Allegedly costing $US8 billion and aimed squarely at attracting Hollywood it failed, according to industry commentators, because of location, over promising and under delivering, and poor filming conditions.
We might note in passing that WA probably fares well on that last aspect but might well need to work harder on the first two.
Wanda’s problems aside, the Chinese film industry is here to stay..
A great example is the Dynasty Warriors franchise coming to Netflix. A “heroes battle” saga set in medieval China, it began life as a video game almost twenty years ago then morphed into film with spectacular success.
That underlines the need for Fremantle to be at the sharpest end of regional and global film production, because gaming and social media forms like TikTok are shaping film and television in much the same way that scripted series have challenged feature film production.
And that engagement should begin now, or at least well in advance of the scheduled studio opening.
For example, the Shanghai Film Festival has just begun its annual run. In all categories there are films from Russia, Iran, Poland, Turkey and even Malaysia, but none from Australia.
That event should be a target for a Fremantle-based industry.
Especially because WA has form here. Back in 2013, two local companies signed agreements to develop animated films with Chinese companies.
The-then ScreenWest CEO was Ian Booth who has been providing advice to the Victoria Quay developers, so he is well placed to renew the charge into the Chinese industry.
And more recently the Legend Media Group, formed to develop China-Australia film projects, has included China expert Dr Geoff Raby on its board.
That sort of expertise is crucial because, simply, the China film industry is different , evolving and challenging as well as commercially attractive.
So the better the expertise, the better likelihood of success.
Back in 2001, when China was negotiating entry to the World Trade Organisation, one of the key sticking points was China’s tight restrictions on the number of foreign films that might enter the country and, so, detract box office attention from local productions.

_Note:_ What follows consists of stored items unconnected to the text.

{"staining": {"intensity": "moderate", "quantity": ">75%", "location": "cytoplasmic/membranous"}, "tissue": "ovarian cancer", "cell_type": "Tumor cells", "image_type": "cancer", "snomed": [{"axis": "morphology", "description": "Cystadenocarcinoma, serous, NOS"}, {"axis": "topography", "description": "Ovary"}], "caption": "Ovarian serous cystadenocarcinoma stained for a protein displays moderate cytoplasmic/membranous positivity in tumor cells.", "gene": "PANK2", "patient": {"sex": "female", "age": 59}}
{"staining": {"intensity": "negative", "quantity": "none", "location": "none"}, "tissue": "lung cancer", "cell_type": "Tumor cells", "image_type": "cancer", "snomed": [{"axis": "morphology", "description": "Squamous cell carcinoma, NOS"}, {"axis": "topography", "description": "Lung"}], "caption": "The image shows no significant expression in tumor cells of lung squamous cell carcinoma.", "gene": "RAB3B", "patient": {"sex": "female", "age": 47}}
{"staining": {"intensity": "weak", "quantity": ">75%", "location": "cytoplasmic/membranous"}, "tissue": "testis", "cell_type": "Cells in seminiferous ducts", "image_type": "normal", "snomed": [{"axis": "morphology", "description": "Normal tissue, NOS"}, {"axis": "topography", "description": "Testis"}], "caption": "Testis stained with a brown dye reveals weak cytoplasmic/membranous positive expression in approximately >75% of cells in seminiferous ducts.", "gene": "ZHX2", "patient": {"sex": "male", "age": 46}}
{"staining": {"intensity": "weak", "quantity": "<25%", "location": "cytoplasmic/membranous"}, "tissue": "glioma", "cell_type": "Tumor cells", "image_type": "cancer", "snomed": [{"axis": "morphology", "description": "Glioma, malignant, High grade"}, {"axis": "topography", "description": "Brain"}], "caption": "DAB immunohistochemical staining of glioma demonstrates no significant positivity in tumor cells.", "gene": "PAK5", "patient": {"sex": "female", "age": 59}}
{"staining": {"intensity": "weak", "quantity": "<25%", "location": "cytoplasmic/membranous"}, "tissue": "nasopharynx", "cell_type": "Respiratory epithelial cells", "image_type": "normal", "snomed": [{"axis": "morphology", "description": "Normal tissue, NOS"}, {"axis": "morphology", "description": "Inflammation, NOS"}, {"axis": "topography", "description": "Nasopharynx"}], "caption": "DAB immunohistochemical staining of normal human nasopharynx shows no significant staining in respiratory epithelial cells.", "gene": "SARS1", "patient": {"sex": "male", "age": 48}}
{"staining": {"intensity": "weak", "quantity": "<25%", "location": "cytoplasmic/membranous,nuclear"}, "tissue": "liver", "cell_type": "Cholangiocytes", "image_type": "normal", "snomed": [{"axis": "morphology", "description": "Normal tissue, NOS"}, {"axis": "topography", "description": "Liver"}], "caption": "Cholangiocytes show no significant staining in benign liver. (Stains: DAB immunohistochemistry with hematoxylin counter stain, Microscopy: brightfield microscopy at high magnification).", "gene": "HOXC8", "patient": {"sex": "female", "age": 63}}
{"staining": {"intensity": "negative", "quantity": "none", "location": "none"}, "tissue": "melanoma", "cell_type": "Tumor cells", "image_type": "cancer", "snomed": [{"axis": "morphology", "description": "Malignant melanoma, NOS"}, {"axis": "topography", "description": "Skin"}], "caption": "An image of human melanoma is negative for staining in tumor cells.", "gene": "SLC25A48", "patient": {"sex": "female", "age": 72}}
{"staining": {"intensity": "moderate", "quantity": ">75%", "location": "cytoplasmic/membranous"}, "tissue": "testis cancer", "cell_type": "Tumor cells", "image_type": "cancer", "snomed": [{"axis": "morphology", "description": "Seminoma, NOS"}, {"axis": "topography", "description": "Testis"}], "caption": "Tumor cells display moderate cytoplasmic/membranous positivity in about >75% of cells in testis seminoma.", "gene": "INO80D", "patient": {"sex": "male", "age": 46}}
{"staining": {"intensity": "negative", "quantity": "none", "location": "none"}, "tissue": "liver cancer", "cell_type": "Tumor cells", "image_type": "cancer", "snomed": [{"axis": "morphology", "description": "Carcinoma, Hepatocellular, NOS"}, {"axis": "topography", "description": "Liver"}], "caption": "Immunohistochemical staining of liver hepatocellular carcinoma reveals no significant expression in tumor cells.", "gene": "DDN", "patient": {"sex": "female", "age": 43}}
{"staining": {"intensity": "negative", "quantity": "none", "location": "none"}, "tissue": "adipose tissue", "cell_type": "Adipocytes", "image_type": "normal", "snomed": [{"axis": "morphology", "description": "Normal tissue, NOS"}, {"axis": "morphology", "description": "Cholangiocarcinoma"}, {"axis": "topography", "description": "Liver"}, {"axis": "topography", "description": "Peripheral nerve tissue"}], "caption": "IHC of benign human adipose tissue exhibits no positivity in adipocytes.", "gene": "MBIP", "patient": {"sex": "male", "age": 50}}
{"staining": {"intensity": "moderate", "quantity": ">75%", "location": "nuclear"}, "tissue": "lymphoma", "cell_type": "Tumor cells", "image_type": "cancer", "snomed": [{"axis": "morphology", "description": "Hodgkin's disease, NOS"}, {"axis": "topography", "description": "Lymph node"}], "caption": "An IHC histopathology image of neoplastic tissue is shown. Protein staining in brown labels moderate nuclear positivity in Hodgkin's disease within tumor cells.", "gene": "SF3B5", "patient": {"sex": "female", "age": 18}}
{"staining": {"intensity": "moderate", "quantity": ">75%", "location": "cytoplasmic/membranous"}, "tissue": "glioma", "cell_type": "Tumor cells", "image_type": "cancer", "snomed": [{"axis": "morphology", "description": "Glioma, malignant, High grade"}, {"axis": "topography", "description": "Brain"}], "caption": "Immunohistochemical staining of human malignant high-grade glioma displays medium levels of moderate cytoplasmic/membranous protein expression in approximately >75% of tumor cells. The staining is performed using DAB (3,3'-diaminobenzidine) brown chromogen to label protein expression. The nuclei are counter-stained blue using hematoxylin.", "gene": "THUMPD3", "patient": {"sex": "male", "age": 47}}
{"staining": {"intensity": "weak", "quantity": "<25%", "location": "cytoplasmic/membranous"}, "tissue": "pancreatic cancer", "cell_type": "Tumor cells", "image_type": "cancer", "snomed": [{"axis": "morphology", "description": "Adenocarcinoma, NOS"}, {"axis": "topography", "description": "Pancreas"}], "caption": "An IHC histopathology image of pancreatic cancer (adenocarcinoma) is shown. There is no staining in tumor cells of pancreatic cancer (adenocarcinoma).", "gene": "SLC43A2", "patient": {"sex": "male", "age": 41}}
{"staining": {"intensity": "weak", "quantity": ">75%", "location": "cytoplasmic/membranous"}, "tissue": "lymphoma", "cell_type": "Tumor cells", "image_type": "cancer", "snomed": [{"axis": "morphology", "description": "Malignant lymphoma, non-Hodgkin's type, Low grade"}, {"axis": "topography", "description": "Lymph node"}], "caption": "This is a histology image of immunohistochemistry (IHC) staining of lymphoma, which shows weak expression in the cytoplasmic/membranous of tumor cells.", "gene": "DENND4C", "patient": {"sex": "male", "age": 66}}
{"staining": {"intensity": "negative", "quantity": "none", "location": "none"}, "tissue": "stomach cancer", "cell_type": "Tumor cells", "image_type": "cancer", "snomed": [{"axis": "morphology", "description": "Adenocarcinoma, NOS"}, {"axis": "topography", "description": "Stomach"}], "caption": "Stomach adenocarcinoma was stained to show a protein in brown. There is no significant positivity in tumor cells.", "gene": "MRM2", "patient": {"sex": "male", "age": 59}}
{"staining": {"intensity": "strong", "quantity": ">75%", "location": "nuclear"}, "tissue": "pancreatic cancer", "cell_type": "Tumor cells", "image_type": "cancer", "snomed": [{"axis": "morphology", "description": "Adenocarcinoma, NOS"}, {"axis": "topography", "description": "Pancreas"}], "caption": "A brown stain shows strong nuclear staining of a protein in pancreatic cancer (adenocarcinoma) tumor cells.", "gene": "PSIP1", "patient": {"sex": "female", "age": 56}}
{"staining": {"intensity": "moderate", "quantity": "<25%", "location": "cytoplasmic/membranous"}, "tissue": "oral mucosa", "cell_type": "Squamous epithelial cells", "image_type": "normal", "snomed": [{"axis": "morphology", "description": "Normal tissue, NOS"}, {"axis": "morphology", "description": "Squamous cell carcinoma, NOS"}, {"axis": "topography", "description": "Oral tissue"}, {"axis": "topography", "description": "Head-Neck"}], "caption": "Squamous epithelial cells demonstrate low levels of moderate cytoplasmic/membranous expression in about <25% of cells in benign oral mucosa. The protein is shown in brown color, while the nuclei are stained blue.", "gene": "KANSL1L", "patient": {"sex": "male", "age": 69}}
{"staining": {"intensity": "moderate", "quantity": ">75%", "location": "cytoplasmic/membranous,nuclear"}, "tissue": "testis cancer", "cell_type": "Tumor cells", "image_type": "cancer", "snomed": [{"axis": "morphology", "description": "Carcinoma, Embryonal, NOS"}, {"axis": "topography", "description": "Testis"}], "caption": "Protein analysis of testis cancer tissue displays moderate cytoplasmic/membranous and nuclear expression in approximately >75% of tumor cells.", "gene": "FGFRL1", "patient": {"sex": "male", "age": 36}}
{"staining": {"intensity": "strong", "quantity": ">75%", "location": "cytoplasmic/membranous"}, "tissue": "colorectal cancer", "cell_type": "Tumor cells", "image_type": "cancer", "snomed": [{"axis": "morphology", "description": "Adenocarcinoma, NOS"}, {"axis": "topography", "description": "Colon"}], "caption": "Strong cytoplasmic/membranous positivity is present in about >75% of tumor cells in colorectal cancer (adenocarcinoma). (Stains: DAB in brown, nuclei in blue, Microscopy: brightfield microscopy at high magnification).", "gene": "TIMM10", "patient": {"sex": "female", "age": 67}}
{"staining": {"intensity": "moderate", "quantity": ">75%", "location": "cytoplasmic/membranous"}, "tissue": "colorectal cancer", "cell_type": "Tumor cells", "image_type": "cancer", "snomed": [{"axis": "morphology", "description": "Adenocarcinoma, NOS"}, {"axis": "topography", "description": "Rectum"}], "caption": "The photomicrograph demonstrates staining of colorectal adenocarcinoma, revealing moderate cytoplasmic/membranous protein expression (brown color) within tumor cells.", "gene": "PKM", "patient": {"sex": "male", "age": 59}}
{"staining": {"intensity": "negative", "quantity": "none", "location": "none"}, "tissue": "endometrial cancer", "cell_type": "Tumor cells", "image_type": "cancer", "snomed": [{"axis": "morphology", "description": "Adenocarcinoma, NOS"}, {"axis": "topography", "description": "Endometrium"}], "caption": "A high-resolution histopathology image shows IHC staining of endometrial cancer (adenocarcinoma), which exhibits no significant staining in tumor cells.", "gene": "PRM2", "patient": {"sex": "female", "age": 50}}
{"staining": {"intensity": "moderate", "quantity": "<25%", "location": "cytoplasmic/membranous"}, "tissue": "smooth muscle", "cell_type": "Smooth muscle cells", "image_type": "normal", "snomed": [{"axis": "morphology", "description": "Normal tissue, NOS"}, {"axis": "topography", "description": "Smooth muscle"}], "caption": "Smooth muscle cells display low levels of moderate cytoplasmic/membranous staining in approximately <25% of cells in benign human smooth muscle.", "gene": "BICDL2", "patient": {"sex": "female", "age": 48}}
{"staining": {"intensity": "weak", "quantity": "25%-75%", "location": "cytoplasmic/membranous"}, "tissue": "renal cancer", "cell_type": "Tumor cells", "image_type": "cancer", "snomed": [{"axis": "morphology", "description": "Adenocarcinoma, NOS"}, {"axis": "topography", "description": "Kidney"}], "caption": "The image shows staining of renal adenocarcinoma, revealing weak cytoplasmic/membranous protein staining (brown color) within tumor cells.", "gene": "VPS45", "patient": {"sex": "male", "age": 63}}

Fast forward twenty years and things have changed, but the principles have not: know the market, and play by the rules.
Of course, at the wider level, that is precisely the issue in the current imbroglio that is the Australia-China relationship: Australia does not like the rules, at all.
If the Fremantle studio is to work profitably with China, then better knowledge and stronger negotiating skills will be needed than those presently on display in Canberra.